DATA FOR THE TASK >>
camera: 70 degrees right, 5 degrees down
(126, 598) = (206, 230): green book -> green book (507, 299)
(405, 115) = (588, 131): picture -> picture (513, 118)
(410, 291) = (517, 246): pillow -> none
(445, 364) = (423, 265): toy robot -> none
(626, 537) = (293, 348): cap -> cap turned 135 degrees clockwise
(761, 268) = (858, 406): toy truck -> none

...

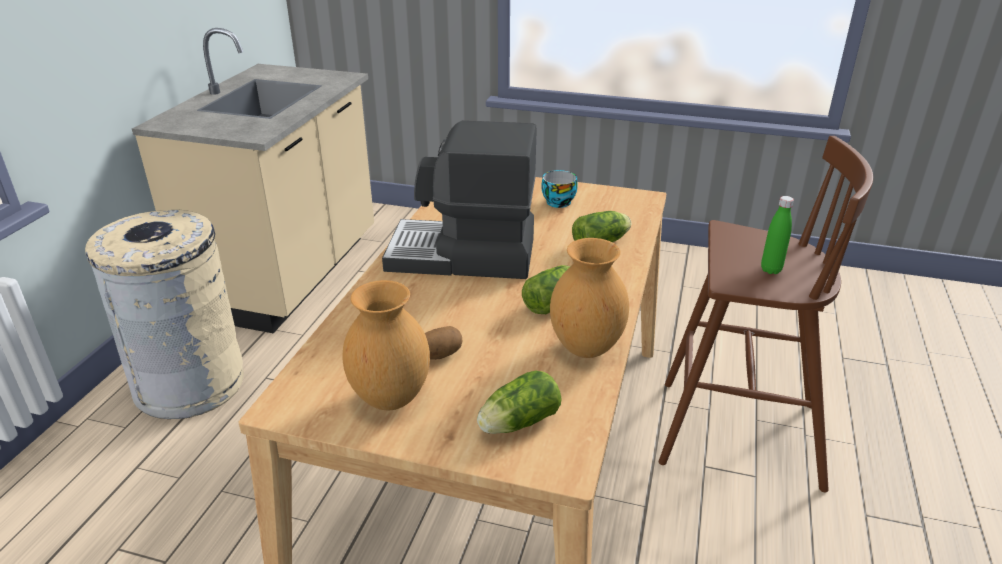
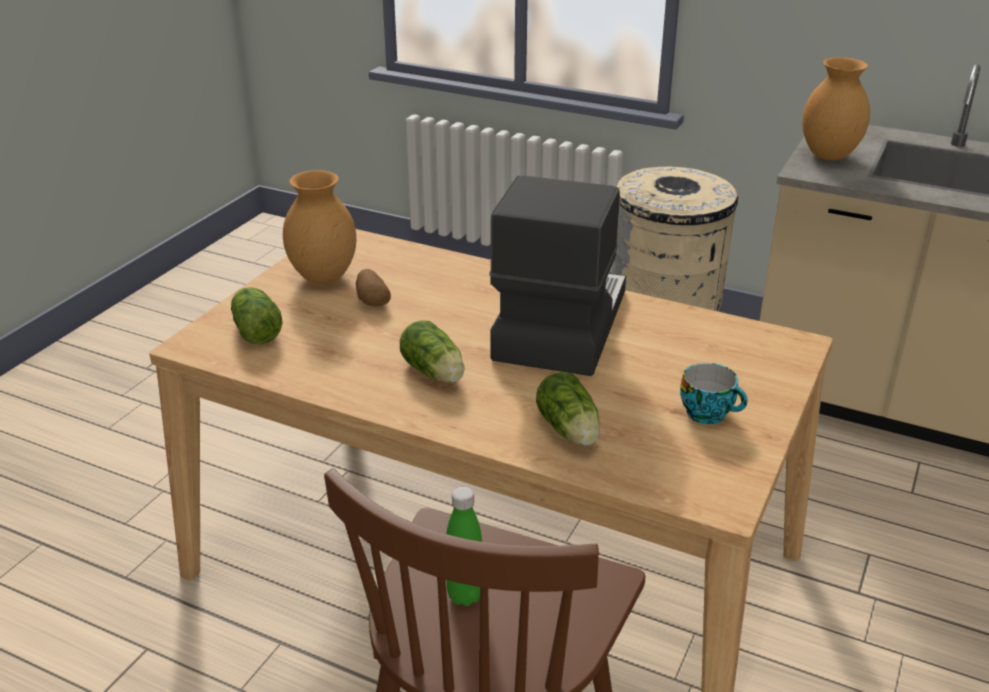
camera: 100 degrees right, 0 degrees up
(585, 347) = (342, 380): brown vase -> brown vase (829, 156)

==

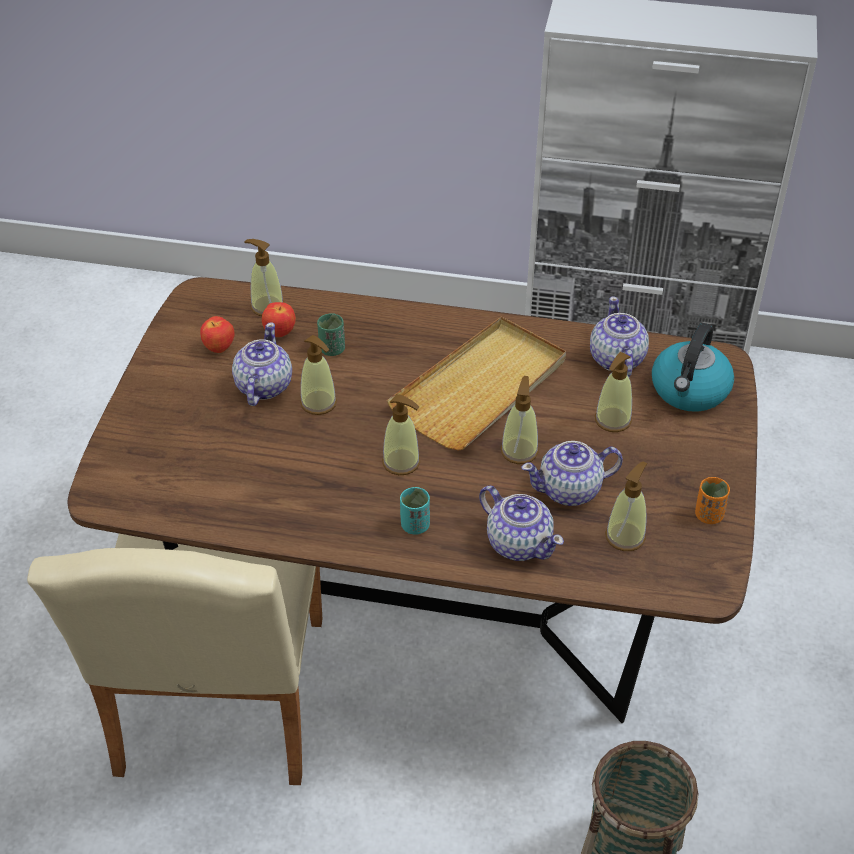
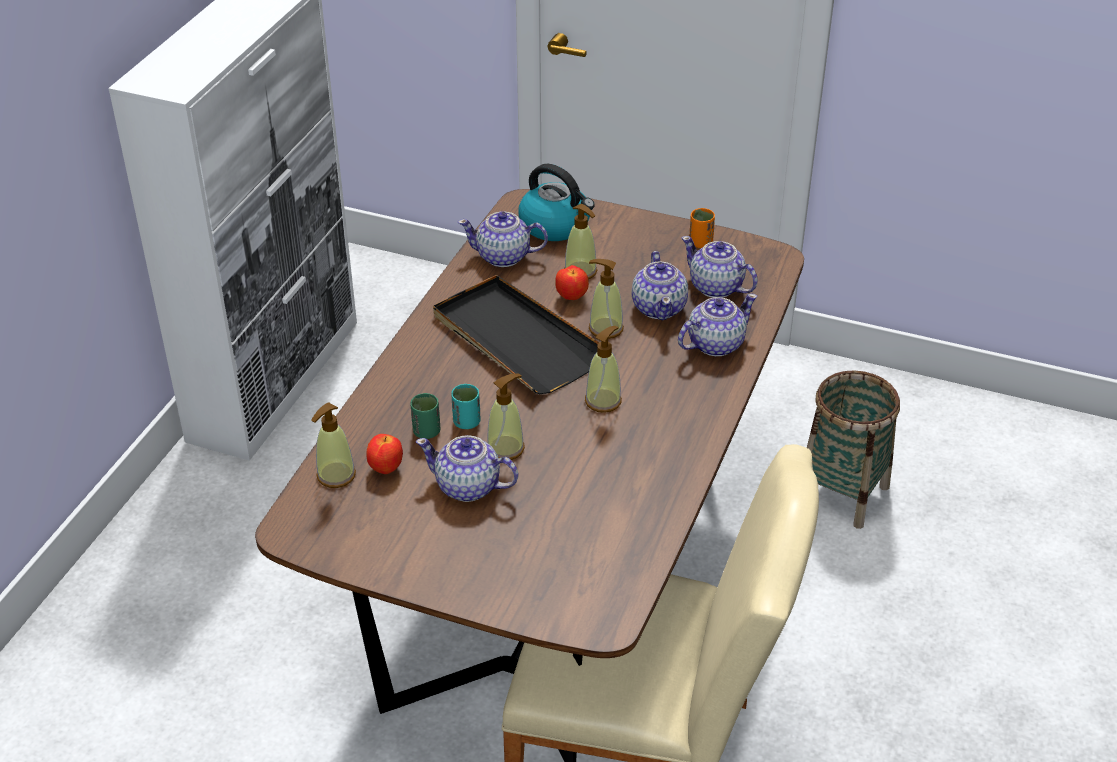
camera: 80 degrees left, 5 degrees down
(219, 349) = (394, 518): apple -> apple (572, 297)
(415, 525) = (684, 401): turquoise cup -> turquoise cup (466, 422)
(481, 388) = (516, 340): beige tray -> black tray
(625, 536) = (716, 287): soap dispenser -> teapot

EXERCISE >>
Please transcribe only the lines in the records above running from the line that has "(415, 525) = (684, 401): turquoise" through the line that has "(625, 536) = (716, 287): soap", both included, exactly as they appear.

RESPONSE TO THE EXERCISE >>
(415, 525) = (684, 401): turquoise cup -> turquoise cup (466, 422)
(481, 388) = (516, 340): beige tray -> black tray
(625, 536) = (716, 287): soap dispenser -> teapot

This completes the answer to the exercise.